[Trecho fornecido]
Renata Souza – Os dois sentimentos são verdadeiros. Este primeiro mandato como deputada estadual me dá a sensação do dever cumprido, porque é o resultado de um trabalho coletivo intenso e cotidiano. Foram mais de 300 iniciativas legislativas, 39 leis aprovadas, dezenas de audiências públicas, centenas de reuniões com autoridades, com movimentos e organizações, e de visitas a comunidades e municípios do estado, de pessoas ouvidas e acolhidas nas mais diversas demandas.
Enfim, conseguimos ocupar a política com uma mandata que consegue impactar diretamente na vida das pessoas, especialmente as pessoas que mais enfrentam o racismo estrutural e o patriarcado, em especial pela violência genocida do Estado, pela miséria, a fome, a falta de moradia, a violência de gênero, entre outras formas de opressão, de exploração e de promoção das desigualdades.
[/Trecho fornecido]
**Tarefas a realizar**
**1.** Responda com base no trecho sobre o mandato de Renata Souza:
(a) Quantas leis foram aprovadas no mandato?
(b) Que cargo Renata Souza ocupa neste primeiro mandato?
(c) Que duas formas de opressão o trecho aponta como as mais enfrentadas pelas pessoas que a mandata busca impactar?
**2.** Escreva uma continuação para o trecho sobre o mandato de Renata Souza, começando depois da última frase apresentada.
[Dados fornecidos]
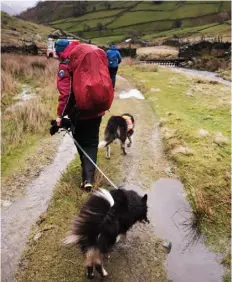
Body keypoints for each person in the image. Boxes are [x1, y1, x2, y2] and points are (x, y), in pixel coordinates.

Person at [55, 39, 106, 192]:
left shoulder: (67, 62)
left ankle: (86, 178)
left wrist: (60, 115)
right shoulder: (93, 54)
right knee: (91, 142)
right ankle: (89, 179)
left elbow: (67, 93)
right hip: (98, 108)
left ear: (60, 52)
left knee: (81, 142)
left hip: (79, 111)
[/Dados fornecidos]
[Dados fornecidos]
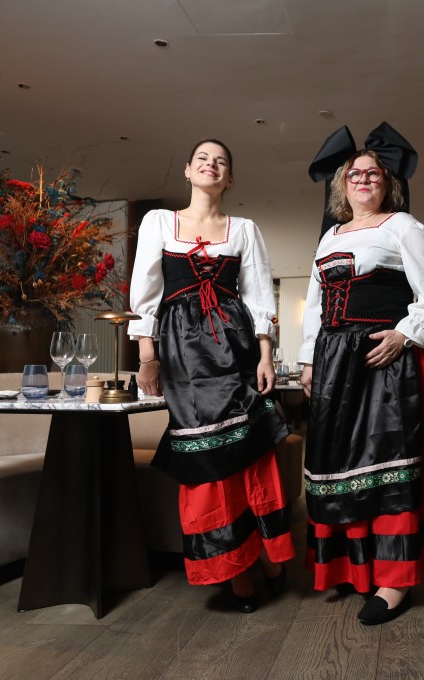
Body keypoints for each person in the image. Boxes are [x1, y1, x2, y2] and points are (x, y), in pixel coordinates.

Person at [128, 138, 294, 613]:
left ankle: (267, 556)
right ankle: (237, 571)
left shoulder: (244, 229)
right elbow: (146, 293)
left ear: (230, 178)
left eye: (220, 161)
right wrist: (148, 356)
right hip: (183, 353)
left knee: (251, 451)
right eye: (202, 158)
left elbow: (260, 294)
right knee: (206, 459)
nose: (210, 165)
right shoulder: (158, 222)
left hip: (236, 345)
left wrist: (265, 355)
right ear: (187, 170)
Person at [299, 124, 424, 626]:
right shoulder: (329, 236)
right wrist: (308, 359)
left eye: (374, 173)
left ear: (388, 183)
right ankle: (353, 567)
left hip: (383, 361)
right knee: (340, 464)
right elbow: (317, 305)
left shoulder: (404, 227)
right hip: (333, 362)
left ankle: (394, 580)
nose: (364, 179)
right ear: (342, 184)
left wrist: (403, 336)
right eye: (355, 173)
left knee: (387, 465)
[/Dados fornecidos]
**Respostas do exercício**
**1.**
(a) Foram aprovadas 39 leis.
(b) Ela é deputada estadual.
(c) O racismo estrutural e o patriarcado.

**2.**
CF – O Brasil e mais especificamente o Rio de Janeiro vive nos últimos anos ameaças aos pilares dos Direitos Humanos. Qual o motivo dessa escalada de violência?
RS – Existe uma indústria da violência. A violência é um negócio muito lucrativo pra setores de uma elite branca que usa o Estado e a mídia para garantir a perpetuação da violência. Por isso a violência é intensa e cotidiana. Há uma narrativa usada de forma sistemática e cotidianamente para parec er possível justificar o injustificável, que é a histórica criminalização e o genocídio da juventude negra, pobre e favelada.
Para que essa política racista perdure, também se produz um discurso difamante e caluniosa contra aqueles que questionam esse modelo e contra os valores universais que pautam os direitos humanos. O Brasil se tornou inclusive campeão em crimes contra defensores de direitos humanos e do meio ambiente.
Durante o governo Bolsonaro essa situação tem se agravado porque o bolsonarismo intensifica o uso da comunicação violenta. E o discurso do presidente cria um ambiente autorizativo e até perigosamente convidativo para a violência de Estado e a violência civil contra especialmente povos originários, pessoas negras, pobres e faveladas, principalmente mulheres e LGBTQIA+.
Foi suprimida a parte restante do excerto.